Third option – real estate. As the interest rates are raised, so are the costs of home loans. So suddenly there is lack of demand for homes in the market. That’s just what is happening in America. First in low interest period, the demand for homes pushes the prices higher, and then the inflation again causes the real estate value to go higher yet. When these prices are at peak the interest rate are raised, which suddenly kills demand, which leaves people high and dry. The property prises suddenly fall, which hurts the people who invest in property at peak.

There is discernible pattern in these proceedings. This is a continuous cycle. The interest rates keep going higher and lower. Property prices follow the same path. The inflation keeps varying up and down, but fuel is something that keeps going higher and pushing inflation up. To keep check on inflation, fuel problem has to be solved. All other are cyclical phenomena.

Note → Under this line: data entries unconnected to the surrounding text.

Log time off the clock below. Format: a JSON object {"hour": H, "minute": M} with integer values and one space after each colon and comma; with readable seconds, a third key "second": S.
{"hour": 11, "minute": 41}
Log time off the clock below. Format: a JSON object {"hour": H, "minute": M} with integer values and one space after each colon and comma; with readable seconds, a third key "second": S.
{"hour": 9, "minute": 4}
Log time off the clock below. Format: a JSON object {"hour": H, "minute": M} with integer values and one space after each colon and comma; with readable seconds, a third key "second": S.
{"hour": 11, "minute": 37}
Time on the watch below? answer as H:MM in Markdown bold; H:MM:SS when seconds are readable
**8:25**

Even then the question remains – why we are witnessing such wild swings in market. Answer here is again fuel uncertainty. That exposes one factor – lack of information. All the top economists agree on the fact that it’s information that is the only thing that keeps the volatility in the market in check. Right now, that’s one thing that no one can ensure. Not even Ben Bernanke. No one knows future of fuel, so no one can tell the limit of inflation. But one thing is sure that it’s a non-permanent problem. The solution will arise and things will get sorted out.

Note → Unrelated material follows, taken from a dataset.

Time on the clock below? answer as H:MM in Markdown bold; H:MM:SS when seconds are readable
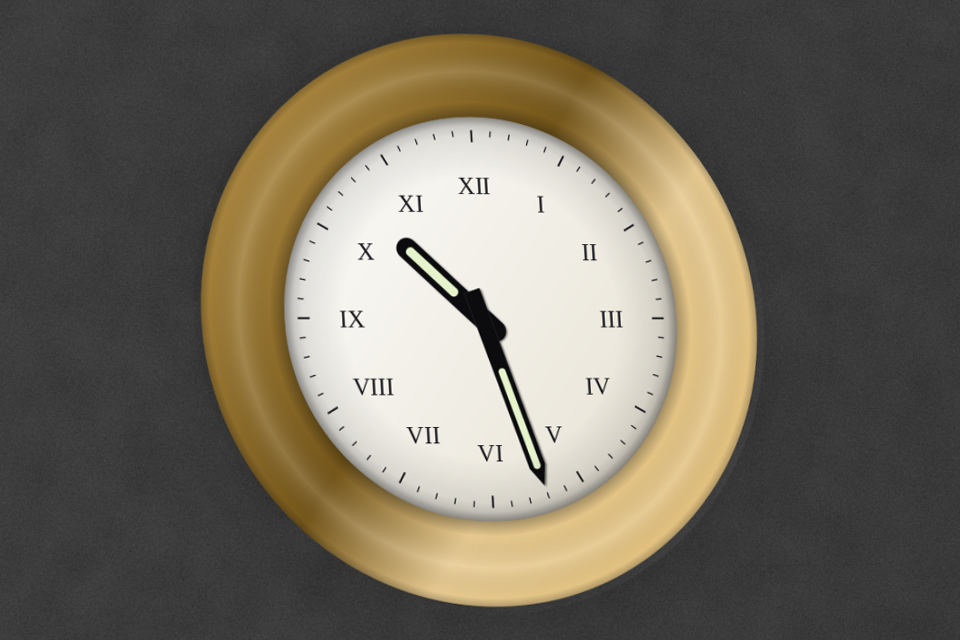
**10:27**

Till then, there is only way to secure investment. Do not invest in something, which you think is expensive, be it shares or property. Wait for market to crash, because it will, just like share markets did recently. Crash is not negative thing, it’s sign of information restoring and it’s great opportunity to invest. So hold on to your cash till you see crash and encash your investments at peak. This is what they call bulls and bears phases. By definition bulls are the ones who want the prices to go high so that they can SELL and bears are the ones who want the prices to come down, so they can BUY. It’s bears, who are supposed to know the value of market better than bulls. It’s bears, who start the Bull Run. So don’t worry, rather make merry in market crashes.